──────── TEXTE FOURNI ────────

Parce qu’il n’y a pas que les romans de la rentrée littéraire…
La première phrase du prologue donne le ton: «Rudy Yellow Shirt avait douze ans lorsque la veuve noire remonta en dansant des profondeurs des cabinets et lui mordit les testicules.» Pendant que l’ami Oliver rigole comme un con, Mogie vole au secours de son frère et l’amène aux urgences. Entre Rudy et Mogie, ce sera à la vie à la mort, quoiqu’il arrive.
Une vingtaine d’années passent. Les Sioux Rudy et Mogie sont revenus du Vietnam, l’un plus amoché que l’autre. Rudy a fait des études. Mogie non. Rudy est devenu policier tribal dans la «rez» de Pine Ridge, dans le Dakota du Sud. Mogie, lui, boit et traîne sa gueule de bois. Rudy fait de l'hypertension et est impuissant. Sa femme Vivianne, une Chippewa, le quitte. Mogie, lui, a des amis de beuverie et boit. Rudy vit avec ses trois malamutes. Mogie vit seul dans une misérable bicoque, quand il ne traîne pas dans la rue à chercher des bouteilles pleines.
Quand Rudy trébuche et se cogne la tête contre une pierre en poursuivant deux adolescents, sa vie prend un tout autre tournant. «Sa chute contre la pierre avait déverrouillé un coin de sa mémoire depuis longtemps oublié.» Une ardeur sexuelle irrépressible refait surface. Rudy n’a aucun scrupule à se tremper le pinceau chez Stella, la femme de son cousin
– entre autres femmes.N’en pouvant plus de la violence, de la cupidité et de la corruption qui règnent dans la réserve, Rudy décide d’agir. Il deviendra, en parallèle de son boulot, le «Guerrier de la Vengeance». Il donne une raclée à coups de batte de baseball à deux gamins qui en ont violé et tué un autre. Il met le feu à un débit de boissons afin d’enrayer les problèmes générés par l’alcool. Lorsque Rudy apprend qu’il reste à son frère six mois à vivre, il mettra toute son énergie pour accomplir le dernier vœu revendicateur de Mogie. Un beau pied de nez à l’Amérique!

────────

CONSIGNE A – Modifiez le passage du texte sur Rudy et Mogie compris entre « Une vingtaine d’années » et « des bouteilles pleines. », inclus, en remplaçant « malamutes » par « huskies », puis donnez-le en entier.
CONSIGNE B –
Répondez à ces questions sur le texte consacré à Rudy et Mogie :
(i) Quel âge avait Rudy quand la veuve noire l'a mordu ?
(ii) Dans quel État se trouve la réserve de Pine Ridge ?
(iii) Combien de temps reste-t-il à vivre à Mogie ?
Les lignes qui suivent n'ont aucun lien avec le texte.

──────── DONNÉES FOURNIES ────────

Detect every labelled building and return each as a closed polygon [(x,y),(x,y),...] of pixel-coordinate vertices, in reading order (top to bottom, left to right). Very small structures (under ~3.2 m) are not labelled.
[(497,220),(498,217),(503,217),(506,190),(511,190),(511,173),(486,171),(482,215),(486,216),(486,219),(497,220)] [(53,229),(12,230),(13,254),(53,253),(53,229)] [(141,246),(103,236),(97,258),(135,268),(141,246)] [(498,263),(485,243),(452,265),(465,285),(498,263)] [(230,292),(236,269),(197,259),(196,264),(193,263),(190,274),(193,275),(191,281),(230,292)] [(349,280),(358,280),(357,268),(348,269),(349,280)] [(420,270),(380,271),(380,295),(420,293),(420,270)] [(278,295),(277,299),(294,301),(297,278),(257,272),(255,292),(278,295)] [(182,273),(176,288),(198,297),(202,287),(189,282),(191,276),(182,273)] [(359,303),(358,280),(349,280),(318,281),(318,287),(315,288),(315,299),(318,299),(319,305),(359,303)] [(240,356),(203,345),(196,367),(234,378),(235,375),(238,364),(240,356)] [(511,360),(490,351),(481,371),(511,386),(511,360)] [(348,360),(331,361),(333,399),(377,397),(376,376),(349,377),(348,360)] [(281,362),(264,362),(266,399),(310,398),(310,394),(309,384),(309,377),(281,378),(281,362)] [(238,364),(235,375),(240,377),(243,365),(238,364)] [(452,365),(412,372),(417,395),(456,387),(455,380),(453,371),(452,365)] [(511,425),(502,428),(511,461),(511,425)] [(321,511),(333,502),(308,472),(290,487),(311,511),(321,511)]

────────

RÉPONSE COMPLÈTE A –
Une vingtaine d’années passent. Les Sioux Rudy et Mogie sont revenus du Vietnam, l’un plus amoché que l’autre. Rudy a fait des études. Mogie non. Rudy est devenu policier tribal dans la «rez» de Pine Ridge, dans le Dakota du Sud. Mogie, lui, boit et traîne sa gueule de bois. Rudy fait de l'hypertension et est impuissant. Sa femme Vivianne, une Chippewa, le quitte. Mogie, lui, a des amis de beuverie et boit. Rudy vit avec ses trois huskies. Mogie vit seul dans une misérable bicoque, quand il ne traîne pas dans la rue à chercher des bouteilles pleines.

RÉPONSE COMPLÈTE B –
(i) Douze ans.
(ii) Dans le Dakota du Sud.
(iii) Six mois.